A review by socraticgadfly
The Revolutionary: Samuel Adams by Stacy Schiff

challenging informative mysterious reflective medium-paced

4.25

Smithsonian's excerpts from the introduction caught my eye, and having read other Schiff, had to get this. It's solidly informative, while Schiff also notes that we just don't know a lot about Adams because he preserved little correspondence he received and told others to burn his to them — if it wasn't unsigned.

Schiff's bio is generally sympathetic without cutting blank checks. She notes the financial straits he was in much of his life weren't entirely his fault, but they were in part, including his indolence as a city tax collector and other things.

As for his place in the revolutionary pantheon? She notes that he and the increasingly erratic Otis were the leading lights in Boston. We don't know if Adams was set on independence before the "Massacre," but she gives enough of what is known to take that as a reasonable conjecture. And, while noting that he didn't incite the early Stamp Act mobbery, she shows repeatedly how Adams could be "economical" with the truth, including the account of the so-called "Massacre."

She also shows why, other than the "burn this letter," he fell out of the limelight despite Jefferson, among others, touting him to the skies. One is that during the Second Continental Congress, his lack of skills as a political organizer — not an organizer of movements, but a creator of organizations — left him outside the center. It's interesting that cousin John, not him, was part of the Declaration of Independence committee of five. And, tho not discussed by Schiff, it's interesting that cousin John, not him, was tapped to write Massachusetts' post-independence constitution, tho Sam was part of the three-member committee tapped to draft the constitution. It's almost as if his writing skills, which were good, simply deserted him on government organization. 
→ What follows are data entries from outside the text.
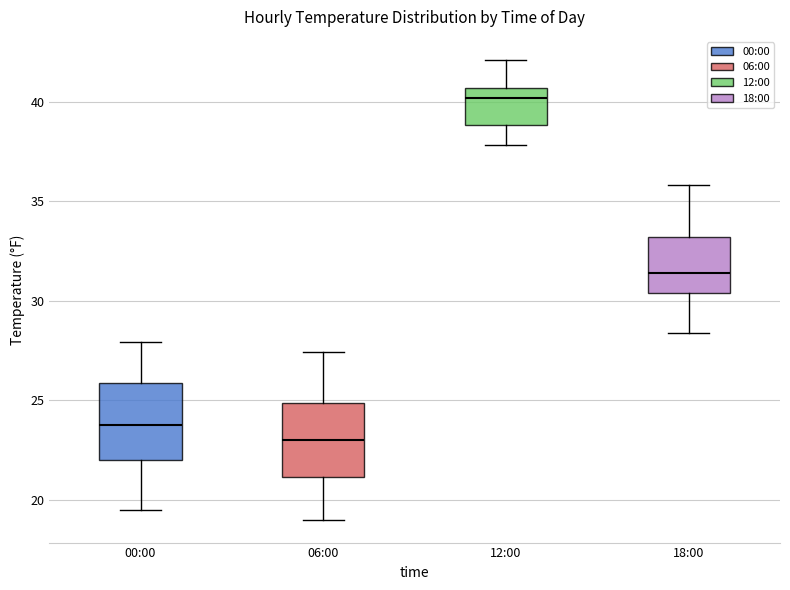

Where is the upper edge of the box for 18:00 on the y-axis? The values are not printed on the chart, so give them approximately, as read against the axis.

33.0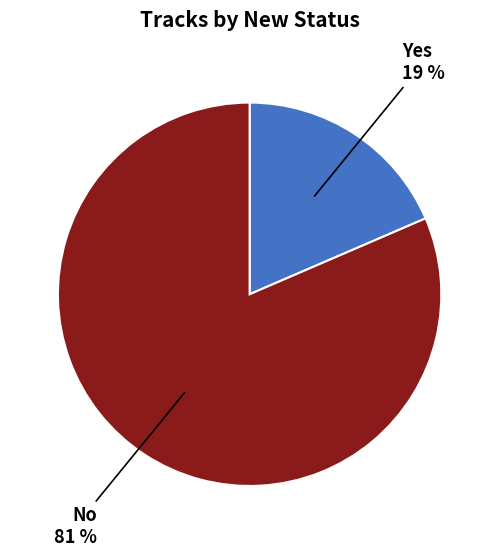

Do No and Yes together represent more than half of the pie?

Yes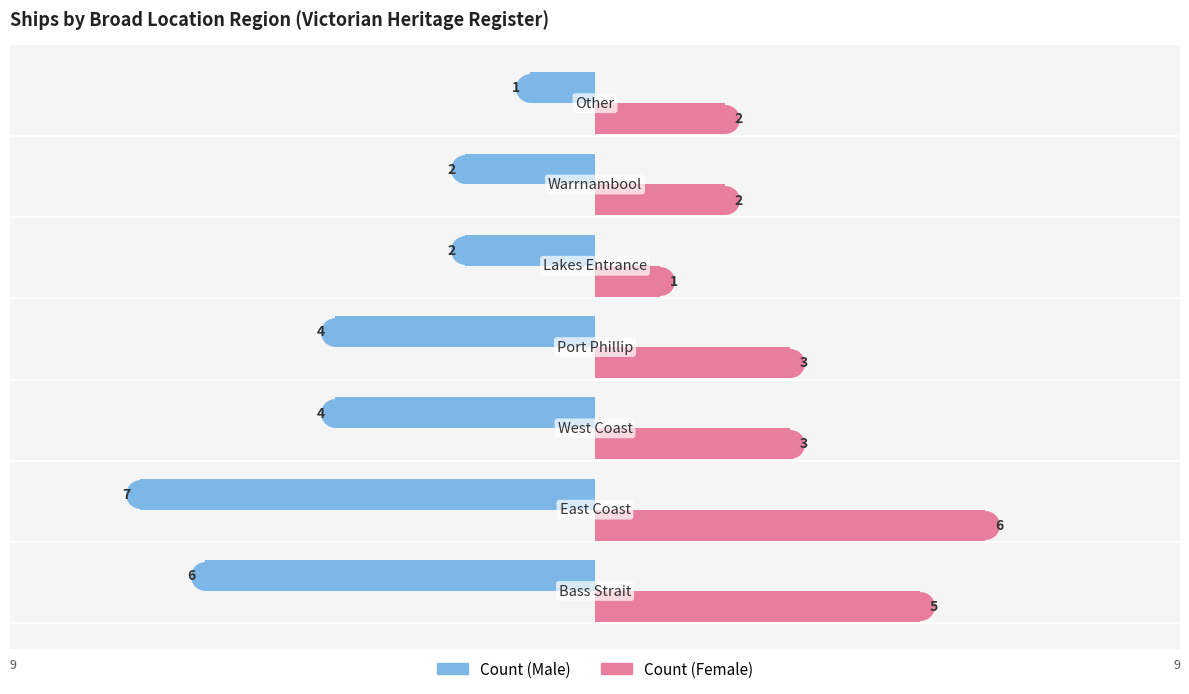

What is the greatest value displayed?

6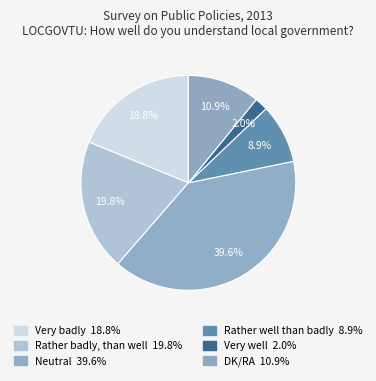

How many slices are in this pie chart?

6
His star further faded when Hancock, back on the outs with him after not being nominated to command the Continental Army, bought into the rumor that he was part of the Conway Cabal. Schiff claims he knew little, but yet, doesn't show a lot of homework on that statement.

He was also arguably a hypocrite on an issue after the war that surely damaged his standing with what would become the anti-Federalists and it's a surprise Jefferson didn't pick up on this. He thought the ringleaders of Shay's Rebellion should be hung. (Hancock, as governor, pardoned them.) It would have been nice to see more of Adams' attempt to defend himself, whether in his own letters, copies of letters others sent to him, or recorded public speeches.

Some other reviewers have commented on "lack of spark," as in Schiff not making Adams come more alive. To me, that is part of it; she gets his biography clear, but the writing style is kind of "here it is." There's also the issue in that she doesn't at engage in the reasoned conjecture that can be part of good history. For example, does SHE think that Adams was plumping for independence pre-Massacre?

And, on the "burn this" angle, that wasn't in play after the Treaty of Paris in 1783 and news of it arriving in the United States. So, why don't we have hardly any letters from this time on? Part of it, perhaps was the palsy or tremor that Adams had. But, was part of it a deliberate design to consider the mystery?